Les aides publiques accordées dans le cadre de la lutte contre la pandémie font l’objet d’âpres confrontations politiques. Ce qui accroît d’autant plus l’aspect erratique de la politique des autorités, aggravant la situation des firmes concernées. Un coup on ouvre, un coup on ferme, on aide ici, mais pas là : aucune entreprise en difficulté ne peut résister à la longue. Quelle position adopter sur cette question des aides ?
N’importe quel benêt néolibéral devra l’admettre : même dans le capitalisme, la planification est, à un degré ou un autre, incontournable. Or ces derniers mois, nombre de petits patrons et patronnes se sont fait balloter par les ordres et contre-ordres en matière de fermeture. Sans compter les aides promises qui n’arrivent pas ou alors avec des conditions telles que l’éventail des bénéficiaires se referme aussitôt.
Patrons contre patrons
Pour comprendre cette situation, il faut voir ce qui se joue autour de ces aides. Une partie du patronat suisse, celui qui se reconnaît dans les analyses du laboratoire d’idées Avenir Suisse est fort réticent par rapport à toute intervention de l’État dans l’économie. Elle souhaite même, à mi-voix, que la crise aggravée par la pandémie accélère les changements structurels (autrement dit les restructurations et les licenciements) et qu’une vigoureuse concurrence permette d’éliminer les « branches mortes ». Peu lui importe, au fond, le coût social de cette opération.
Ce positionnement ultralibéral correspond à un processus d’internationalisation de certaines élites entrepreneuriales suisses, plus portées sur la mondialisation et ses défis que sur les soucis domestiques des autorités fédérales. Ainsi, dans son document sur la pandémie et les mesures économiques, Avenir Suisse s’en prend vertement à l’hôtellerie helvétique et son travail de lobby, et monte en mayonnaise les cas de fraude… des entreprises ! La brochure y va même de son petit couplet pseudo-écologique concernant le tourisme : « Une restructuration du secteur de tourisme, orientée vers une clientèle plus locale, européenne ou qui s’éloignerait des sports d’hiver, ne doit pas être freinée par des mesures telles que l’allocation perte de gain. » Bref, pour ces milieux « il ne faut pas rater le retour à la normalité » capitaliste et refuser « l’appel à l’État-nounou ». Tout en rappelant cyniquement que la dernière crise capitaliste date de 2008 et qu’il faudrait donc garder des réserves pour la prochaine…
À l’aide des petits patrons ?
Cette position pure et dure ne fait pas vraiment l’affaire des 110 441 micro-entreprises (jusqu’à dix salarié·e·s) qui ont obtenu 83 % des crédits garantis par la Confédération jusqu’en août 2020. Autrement dit un peu moins de la moitié du volume de ces aides (44,3 %), soit 7,267 milliards de francs.
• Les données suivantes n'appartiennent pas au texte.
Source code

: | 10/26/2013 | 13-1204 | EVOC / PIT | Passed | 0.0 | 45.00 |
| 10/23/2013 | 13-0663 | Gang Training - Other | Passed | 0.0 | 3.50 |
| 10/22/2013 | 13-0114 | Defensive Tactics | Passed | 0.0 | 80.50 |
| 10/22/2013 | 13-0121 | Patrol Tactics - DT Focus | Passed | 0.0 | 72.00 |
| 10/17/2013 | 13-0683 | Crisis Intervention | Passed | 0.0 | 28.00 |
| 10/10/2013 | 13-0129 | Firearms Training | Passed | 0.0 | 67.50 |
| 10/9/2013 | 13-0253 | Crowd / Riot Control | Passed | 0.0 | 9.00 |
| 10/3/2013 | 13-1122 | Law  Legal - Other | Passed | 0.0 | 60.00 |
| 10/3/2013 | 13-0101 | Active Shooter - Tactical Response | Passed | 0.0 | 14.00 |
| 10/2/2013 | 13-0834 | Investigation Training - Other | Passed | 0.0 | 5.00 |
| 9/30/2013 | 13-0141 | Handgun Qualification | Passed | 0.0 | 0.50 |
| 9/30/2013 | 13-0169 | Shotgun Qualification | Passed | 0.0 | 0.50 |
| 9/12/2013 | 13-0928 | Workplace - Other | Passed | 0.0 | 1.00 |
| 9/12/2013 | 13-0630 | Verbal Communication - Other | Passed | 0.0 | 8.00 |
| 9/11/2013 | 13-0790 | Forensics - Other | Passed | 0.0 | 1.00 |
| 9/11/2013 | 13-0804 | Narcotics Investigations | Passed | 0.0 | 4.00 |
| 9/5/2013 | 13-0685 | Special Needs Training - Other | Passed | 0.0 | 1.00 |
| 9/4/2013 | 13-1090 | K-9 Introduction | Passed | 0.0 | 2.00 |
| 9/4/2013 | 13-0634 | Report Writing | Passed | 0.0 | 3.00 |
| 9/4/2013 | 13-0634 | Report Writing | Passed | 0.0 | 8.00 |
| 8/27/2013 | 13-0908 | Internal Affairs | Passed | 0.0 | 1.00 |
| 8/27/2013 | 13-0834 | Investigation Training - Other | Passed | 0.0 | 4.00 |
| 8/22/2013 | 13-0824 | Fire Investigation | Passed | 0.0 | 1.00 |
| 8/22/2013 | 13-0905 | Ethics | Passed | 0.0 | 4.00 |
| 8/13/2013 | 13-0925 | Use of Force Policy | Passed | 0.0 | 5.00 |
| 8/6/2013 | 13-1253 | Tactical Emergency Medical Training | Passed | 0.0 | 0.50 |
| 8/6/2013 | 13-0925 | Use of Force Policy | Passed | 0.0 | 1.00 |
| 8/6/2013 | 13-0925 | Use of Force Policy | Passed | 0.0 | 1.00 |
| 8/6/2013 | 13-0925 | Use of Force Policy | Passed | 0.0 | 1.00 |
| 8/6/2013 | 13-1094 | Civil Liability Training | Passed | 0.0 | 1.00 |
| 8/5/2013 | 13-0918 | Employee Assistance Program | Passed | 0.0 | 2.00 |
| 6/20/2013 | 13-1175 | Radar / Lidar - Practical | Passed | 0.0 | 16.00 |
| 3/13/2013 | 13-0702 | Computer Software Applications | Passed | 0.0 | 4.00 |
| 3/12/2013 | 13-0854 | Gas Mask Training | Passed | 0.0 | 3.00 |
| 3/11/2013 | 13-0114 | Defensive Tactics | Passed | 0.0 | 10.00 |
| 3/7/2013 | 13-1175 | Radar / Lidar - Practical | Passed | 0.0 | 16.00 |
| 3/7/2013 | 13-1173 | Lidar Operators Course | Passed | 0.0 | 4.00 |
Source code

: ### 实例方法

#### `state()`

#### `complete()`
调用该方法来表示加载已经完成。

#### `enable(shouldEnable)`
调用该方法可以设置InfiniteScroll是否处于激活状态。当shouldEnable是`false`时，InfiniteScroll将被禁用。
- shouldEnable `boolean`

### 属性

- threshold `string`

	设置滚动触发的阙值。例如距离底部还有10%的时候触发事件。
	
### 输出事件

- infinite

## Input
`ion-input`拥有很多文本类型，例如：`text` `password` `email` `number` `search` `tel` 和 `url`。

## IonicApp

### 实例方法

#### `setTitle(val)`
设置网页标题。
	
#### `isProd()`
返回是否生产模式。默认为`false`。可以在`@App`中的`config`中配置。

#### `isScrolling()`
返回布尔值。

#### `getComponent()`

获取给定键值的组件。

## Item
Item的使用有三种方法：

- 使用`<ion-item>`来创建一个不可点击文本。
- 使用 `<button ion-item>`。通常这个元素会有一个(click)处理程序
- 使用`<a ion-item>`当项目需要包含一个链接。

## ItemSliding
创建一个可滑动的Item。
Les statistiques pour les cas de rigueur (qui sont modulés par les législations cantonales) ne sont pas disponibles.
Incontestablement, quoi qu’en dise Avenir Suisse, ces différentes aides, surtout dans la deuxième vague, ont tardé, soumises à des principes arbitraires (le pourcentage de perte du chiffre d’affaires y donnant droit, par exemple) ou carrément absurdes (pour les entreprises lancées en 2020).
Une politique anticapitaliste peut-elle souscrire à ce principe de soutien aux petites entreprises en difficulté à la suite de la pandémie ? La réponse est oui, avec quelques bémols. Oui, car la multiplication des faillites et des licenciements n’est pas souhaitable et que des emplois sont en jeu. Des bémols, car une bonne partie de ces entreprises s’activent dans des secteurs connus pour leur respect plus qu’aléatoire des normes légales ou assimilées (conventions collectives, étendues ou non).
Si l’on regarde les branches ayant bénéficié des facilités de crédit on voit que les aides les plus nombreuses ont été octroyées dans la branche des garages automobiles (19,8 %), suivi de l’hôtellerie-restauration (12,4 %), des activités scientifiques et techniques (12,1 %) et de la construction (12,1 %). On pourrait dès lors mettre en place un système qui, dans un premier temps, accorderait rapidement et facilement des aides pour soulager la trésorerie du demandeur, se bornant à vérifier quelques critères de base (dont le risque antérieur de faillite), suivies d’un contrôle systématique après l’octroi, pour vérifier et astreindre les entreprises au respect des normes légales et conventionnelles.